Exposure to Covarying Visual Depth Cues Across Gaze Distances Promotes Generalized Stereoscopic Processing in Deep Neural Networks

Poster Presentation 23.411: Saturday, May 16, 2026, 8:30 am – 12:30 pm, Pavilion
Session: 3D Shape and Space Perception: Cues, integration

Joonsik Moon1 (), Peter Bex1; 1Northeastern University

When shifting gaze between far and near distances, vergence eye movements rotate the eyes to fixate in 3D space, inducing changes in low-level image disparity statistics across the retina. Crucially, near and far fixation alters the distributions of binocular crossed and uncrossed disparities along with covariation with other spatial information (e.g., spatial frequency). We hypothesized that exposure to these naturally covarying statistics may be essential for the visual system to learn generalized and robust stereoscopic processing, an aspect often overlooked in standard computational models. We trained Deep Neural Networks on stereoscopic image datasets simulating "Near" and "Far" fixations designed to capture the distance-dependent covariance of disparity range and spatial information. We systematically manipulated training composition by varying the proportion of Far-to-Near fixation ratios and evaluated depth discrimination performance on independent test sets.

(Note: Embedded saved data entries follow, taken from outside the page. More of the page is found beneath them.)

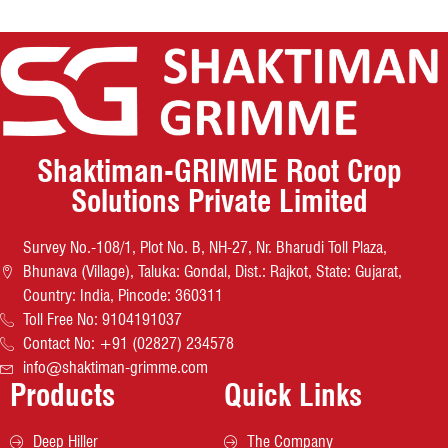
Shaktiman-GRIMME Root Crop
Solutions Private Limited
Survey No.-108/1, Plot No. B, NH-27, Nr. Bharudi Toll Plaza,
Bhunava (Village), Taluka: Gondal, Dist.: Rajkot, State: Gujarat,
Country: India, Pincode: 360311
Toll Free No: 9104191037
Contact No: +91 (02827) 234578
info@shaktiman-grimme.com
Products
Quick Links
Deep Hiller
The Company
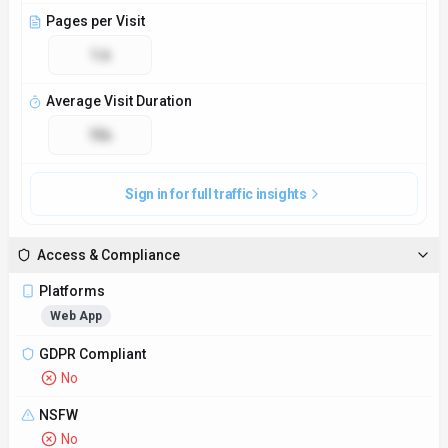
Pages per Visit
1.6
Average Visit Duration
10s
Sign in for full traffic insights
Access & Compliance
Platforms
Web App
GDPR Compliant
No
NSFW
No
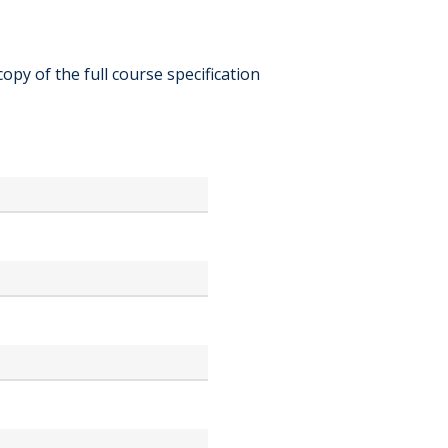
copy of the full course specification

Networks trained on mixed fixation distance datasets achieved better depth estimation accuracy compared to homogeneous models (trained on 100% Near or Far fixation), even when tested on their trained domain. We also found that mixed training induced a significantly higher standard deviation in the first convolutional layer's filter weights. This result suggests that exposure to broader visual cue statistics prevents overfitting to the intrinsic statistics of specific fixation distance ranges. Instead, the system appears to evolve efficient coding mechanisms to extract inherent cues that remain consistent across variations in gaze geometry. Visual processing mechanisms are shaped by the statistical structure of the natural environment and by binocular viewing geometry. The results suggest that the joint statistics of disparity and spatial cues across varying gaze distances are critical for constructing an efficient and robust stereoscopic system.

Acknowledgements: This research was supported by NIH R01EY032162.